Analytical modelling of stable isotope fractionation of volatile organic compounds in the unsaturated zone

TL;DR

This paper develops analytical models to simulate stable isotope ratios of VOCs in the unsaturated zone, accounting for diffusion, biodegradation, and source aging, validated against experimental data.

Contribution

The study introduces analytical models that incorporate diffusion, biodegradation, and source aging effects on isotope ratios of VOCs in the unsaturated zone, validated with experimental data.

Findings

Gas-phase diffusion causes significant isotope fractionation.

Isotope evolution depends on vaporization, diffusion, and biodegradation.

Models align well with laboratory and field data.

Abstract

Analytical models were developed that simulate stable isotope ratios of volatile organic compounds (VOCs) near a point source contamination in the unsaturated zone. The models describe diffusive transport of VOCs, biodegradation and source ageing. The mass transport is governed by Fick's law for diffusion, and the equation for reactive transport of VOCs in the soil gas phase was solved for different source geometries and for different boundary conditions. Model results were compared to experimental data from a one-dimensional laboratory column and a radial-symmetric field experiment, and the comparison yielded a satisfying agreement. The model results clearly illustrate the significant isotope fractionation by gas-phase diffusion under transient state conditions. This leads to an initial depletion of heavy isotopes with increasing distance from the source. The isotope evolution of the source is governed by the combined effects of isotope fractionation due to vaporization, diffusion and biodegradation.

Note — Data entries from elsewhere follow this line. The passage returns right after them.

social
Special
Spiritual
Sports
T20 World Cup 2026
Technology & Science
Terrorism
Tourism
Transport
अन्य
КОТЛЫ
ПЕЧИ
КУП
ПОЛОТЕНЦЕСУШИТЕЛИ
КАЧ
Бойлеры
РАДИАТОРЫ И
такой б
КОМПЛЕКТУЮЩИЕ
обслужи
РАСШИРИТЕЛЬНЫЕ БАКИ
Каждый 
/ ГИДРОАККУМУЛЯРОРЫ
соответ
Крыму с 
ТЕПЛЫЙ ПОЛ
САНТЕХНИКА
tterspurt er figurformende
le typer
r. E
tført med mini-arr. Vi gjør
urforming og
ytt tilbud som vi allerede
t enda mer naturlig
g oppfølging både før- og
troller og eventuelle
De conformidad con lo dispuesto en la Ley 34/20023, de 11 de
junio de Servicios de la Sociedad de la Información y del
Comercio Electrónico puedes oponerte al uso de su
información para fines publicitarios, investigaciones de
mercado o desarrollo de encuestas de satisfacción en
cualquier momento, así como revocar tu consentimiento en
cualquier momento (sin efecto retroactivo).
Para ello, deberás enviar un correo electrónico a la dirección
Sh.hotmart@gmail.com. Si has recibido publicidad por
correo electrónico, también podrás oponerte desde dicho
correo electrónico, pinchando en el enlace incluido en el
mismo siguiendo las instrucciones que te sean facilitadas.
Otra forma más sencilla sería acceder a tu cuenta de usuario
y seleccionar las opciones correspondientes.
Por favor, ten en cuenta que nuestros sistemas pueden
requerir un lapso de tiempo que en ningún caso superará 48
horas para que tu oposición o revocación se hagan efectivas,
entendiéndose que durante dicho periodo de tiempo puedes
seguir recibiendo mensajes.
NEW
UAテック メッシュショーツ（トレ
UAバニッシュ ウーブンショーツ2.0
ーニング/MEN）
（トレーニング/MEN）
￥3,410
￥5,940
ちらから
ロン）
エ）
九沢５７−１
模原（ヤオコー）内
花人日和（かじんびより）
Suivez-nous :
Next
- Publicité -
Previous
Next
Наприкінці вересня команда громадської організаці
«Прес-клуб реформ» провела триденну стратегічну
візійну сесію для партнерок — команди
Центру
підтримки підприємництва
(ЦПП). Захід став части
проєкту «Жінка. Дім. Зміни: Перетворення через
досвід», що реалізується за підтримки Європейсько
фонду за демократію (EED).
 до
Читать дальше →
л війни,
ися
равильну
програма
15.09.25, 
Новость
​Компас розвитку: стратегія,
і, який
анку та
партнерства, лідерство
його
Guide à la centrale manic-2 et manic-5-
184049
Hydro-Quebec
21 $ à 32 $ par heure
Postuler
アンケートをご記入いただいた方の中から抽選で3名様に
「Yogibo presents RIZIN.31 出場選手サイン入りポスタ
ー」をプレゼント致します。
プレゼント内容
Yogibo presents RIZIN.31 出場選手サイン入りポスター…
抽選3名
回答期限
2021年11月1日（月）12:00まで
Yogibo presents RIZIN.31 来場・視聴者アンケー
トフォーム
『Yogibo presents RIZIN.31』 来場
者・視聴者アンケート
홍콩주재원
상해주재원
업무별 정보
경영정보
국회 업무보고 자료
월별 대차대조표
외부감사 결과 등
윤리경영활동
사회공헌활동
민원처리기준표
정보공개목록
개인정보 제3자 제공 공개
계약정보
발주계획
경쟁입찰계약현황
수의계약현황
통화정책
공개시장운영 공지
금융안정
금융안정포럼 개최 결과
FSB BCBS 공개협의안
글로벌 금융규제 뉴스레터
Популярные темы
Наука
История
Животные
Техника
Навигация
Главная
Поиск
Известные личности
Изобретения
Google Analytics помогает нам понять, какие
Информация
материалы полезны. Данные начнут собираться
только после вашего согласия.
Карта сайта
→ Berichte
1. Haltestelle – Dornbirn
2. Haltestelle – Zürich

The net effect can lead to an enrichment or depletion of the heavy isotope in the remaining organic phase depending on the compound and element considered. Finally, the isotope evolution of molecules migrating away from the source and undergoing degradation is governed by a combined degradation and diffusion isotope effect. This suggests that in the unsaturated zone, the interpretation of biodegradation based on isotope data must always be based on a model combining gas-phase diffusion and degradation.